BEGIN

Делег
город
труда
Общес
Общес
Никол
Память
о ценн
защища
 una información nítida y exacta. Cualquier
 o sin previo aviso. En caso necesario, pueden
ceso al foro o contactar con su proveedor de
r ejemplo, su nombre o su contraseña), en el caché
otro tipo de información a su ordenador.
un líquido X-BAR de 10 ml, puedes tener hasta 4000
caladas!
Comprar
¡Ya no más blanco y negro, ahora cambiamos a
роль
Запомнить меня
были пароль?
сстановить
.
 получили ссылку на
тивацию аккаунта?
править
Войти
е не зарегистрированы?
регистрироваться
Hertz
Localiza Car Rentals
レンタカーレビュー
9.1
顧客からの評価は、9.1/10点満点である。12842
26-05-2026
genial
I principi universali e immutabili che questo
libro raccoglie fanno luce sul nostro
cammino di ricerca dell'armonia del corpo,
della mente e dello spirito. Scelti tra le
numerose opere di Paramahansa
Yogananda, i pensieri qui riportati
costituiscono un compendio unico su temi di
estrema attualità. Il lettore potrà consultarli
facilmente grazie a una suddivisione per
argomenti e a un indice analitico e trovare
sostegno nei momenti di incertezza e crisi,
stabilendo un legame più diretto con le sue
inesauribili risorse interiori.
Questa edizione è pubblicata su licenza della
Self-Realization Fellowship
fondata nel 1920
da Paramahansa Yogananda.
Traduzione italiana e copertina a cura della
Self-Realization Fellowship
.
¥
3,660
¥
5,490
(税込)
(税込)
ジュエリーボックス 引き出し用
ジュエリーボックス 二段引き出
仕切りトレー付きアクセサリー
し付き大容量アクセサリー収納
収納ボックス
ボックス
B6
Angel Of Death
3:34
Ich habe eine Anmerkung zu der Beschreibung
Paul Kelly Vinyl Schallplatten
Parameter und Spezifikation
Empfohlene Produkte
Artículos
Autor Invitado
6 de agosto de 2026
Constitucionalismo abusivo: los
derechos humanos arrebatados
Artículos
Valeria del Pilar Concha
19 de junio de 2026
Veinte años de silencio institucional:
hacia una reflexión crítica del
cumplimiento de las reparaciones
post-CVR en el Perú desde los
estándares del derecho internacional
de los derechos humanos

END

## Your objective
Every entry must appear in the answer exactly as written.

## Task solution
Делег
город
труда
Общес
Общес
Никол
Память
о ценн
защища
 una información nítida y exacta. Cualquier
 o sin previo aviso. En caso necesario, pueden
ceso al foro o contactar con su proveedor de
r ejemplo, su nombre o su contraseña), en el caché
otro tipo de información a su ordenador.
un líquido X-BAR de 10 ml, puedes tener hasta 4000
caladas!
Comprar
¡Ya no más blanco y negro, ahora cambiamos a
роль
Запомнить меня
были пароль?
сстановить
.
 получили ссылку на
тивацию аккаунта?
править
Войти
е не зарегистрированы?
регистрироваться
Hertz
Localiza Car Rentals
レンタカーレビュー
9.1
顧客からの評価は、9.1/10点満点である。12842
26-05-2026
genial
I principi universali e immutabili che questo
libro raccoglie fanno luce sul nostro
cammino di ricerca dell'armonia del corpo,
della mente e dello spirito. Scelti tra le
numerose opere di Paramahansa
Yogananda, i pensieri qui riportati
costituiscono un compendio unico su temi di
estrema attualità. Il lettore potrà consultarli
facilmente grazie a una suddivisione per
argomenti e a un indice analitico e trovare
sostegno nei momenti di incertezza e crisi,
stabilendo un legame più diretto con le sue
inesauribili risorse interiori.
Questa edizione è pubblicata su licenza della
Self-Realization Fellowship
fondata nel 1920
da Paramahansa Yogananda.
Traduzione italiana e copertina a cura della
Self-Realization Fellowship
.
¥
3,660
¥
5,490
(税込)
(税込)
ジュエリーボックス 引き出し用
ジュエリーボックス 二段引き出
仕切りトレー付きアクセサリー
し付き大容量アクセサリー収納
収納ボックス
ボックス
B6
Angel Of Death
3:34
Ich habe eine Anmerkung zu der Beschreibung
Paul Kelly Vinyl Schallplatten
Parameter und Spezifikation
Empfohlene Produkte
Artículos
Autor Invitado
6 de agosto de 2026
Constitucionalismo abusivo: los
derechos humanos arrebatados
Artículos
Valeria del Pilar Concha
19 de junio de 2026
Veinte años de silencio institucional:
hacia una reflexión crítica del
cumplimiento de las reparaciones
post-CVR en el Perú desde los
estándares del derecho internacional
de los derechos humanos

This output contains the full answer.